In the years to come, the report states, this year may “be most remembered for presenting some of the most attractive investment opportunities in living memory for astute investors who are very focused on quality assets in the market and armed with large amounts of equity at their disposal.” However, timing will be of the essence. Investors will need to be not just savvy but also nimble, since the window will stay open only briefly: “Once the yield ceiling is set, the crowd will inevitably follow.”

Those opportunities will emerge from conditions that will remain rocky at best throughout the year. On the heels of last year’s 71 percent drop in transaction volume, sales might fall another 30 to 40 percent in 2009. On a more positive note, Jones Lang LaSalle contends that the bottom appears to be in sight. Perhaps the greatest influence on timing will be how quickly the expected flood of forced sales begins.

On that score, the big variable is how soon--and how willingly--large numbers of buyers and sellers will find the middle ground. “Although potential sellers are anecdotally beginning to accept the severe nature of the re-pricing that is occurring,” the report notes, “there remains little evidence to suggest that an urgency to dispose of assets will materialize in the first three quarters of the year.” As for prospective buyers, even deep-pocketed investors will be wary of deals as long as real estate market fundamentals continue to slide.

That said, markdowns have already begun and will keep gathering steam throughout the year. Although a relatively small volume of trades makes it difficult to pin down trends, the forecast suggests that a 20 percent to 25 percent decline in values has hit most property sectors and geographic areas. “Plenty of anecdotal evidence points to cap rates that have increased by a minimum of 200 basis points,” the report states. Cap rate increases have been much higher in secondary and tertiary markets and for lower-quality assets, the study pointed out. In this climate, both institutional owners and open-ended funds will concede that their assets have lost significant value.

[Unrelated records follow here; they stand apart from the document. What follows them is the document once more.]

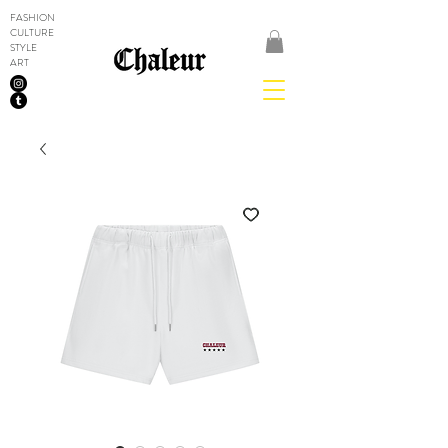
FASHION
CULTURE
STYLE
ART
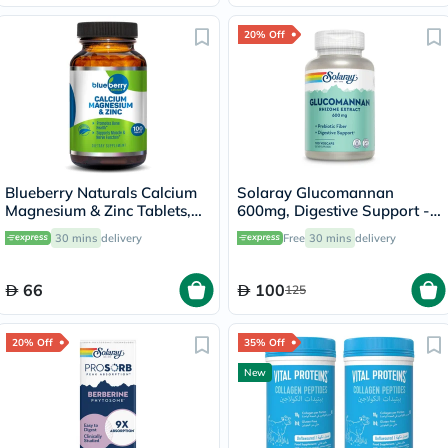
20% Off
Blueberry Naturals Calcium
Solaray Glucomannan
Magnesium & Zinc Tablets,
600mg, Digestive Support -
Pack of 100's
100 Capsules
30 mins
delivery
Free
30 mins
delivery
66
100
125
20% Off
35% Off
New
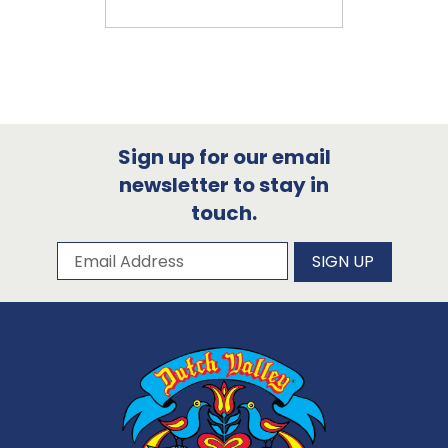
Sign up for our email
newsletter to stay in
touch.
Subscribe to our newsletter
Email Address
SIGN UP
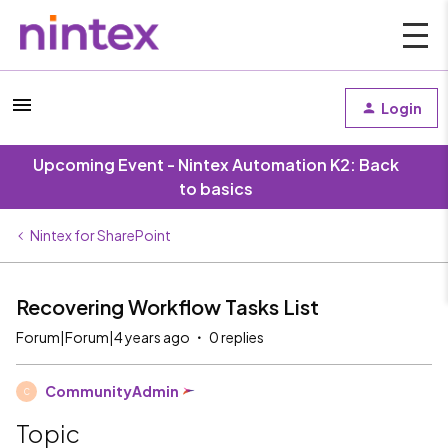
Login
Upcoming Event - Nintex Automation K2: Back
to basics
Nintex for SharePoint
Recovering Workflow Tasks List
Forum|Forum|4 years ago
0 replies
CommunityAdmin
C
Topic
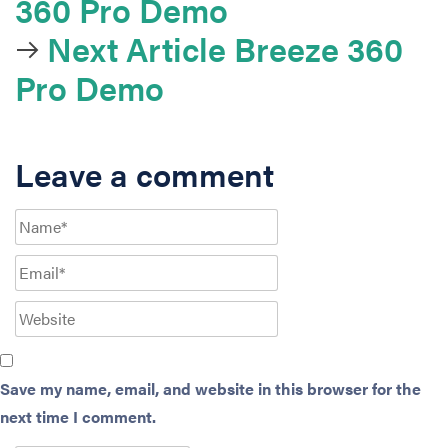
360 Pro Demo
Next Article
Breeze 360
Pro Demo
Leave a comment
Save my name, email, and website in this browser for the
next time I comment.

Also shaping the volume of distressed assets will be the enormous volume of hard-to-refinance CMBS mortgages coming due. Through 2012, loans valued at $300 billion are expected to mature annually. An increasing level of forced sales will set long-awaited price benchmarks that will finally start to open the market. Meanwhile, debt will be tough to come by, despite the federal injection of capital into commercial banks. The Jones Lang LaSalle study cites a Federal Reserve Bank survey indicating that 87 percent of banks were tightening lending standards during the fourth quarter of 2008.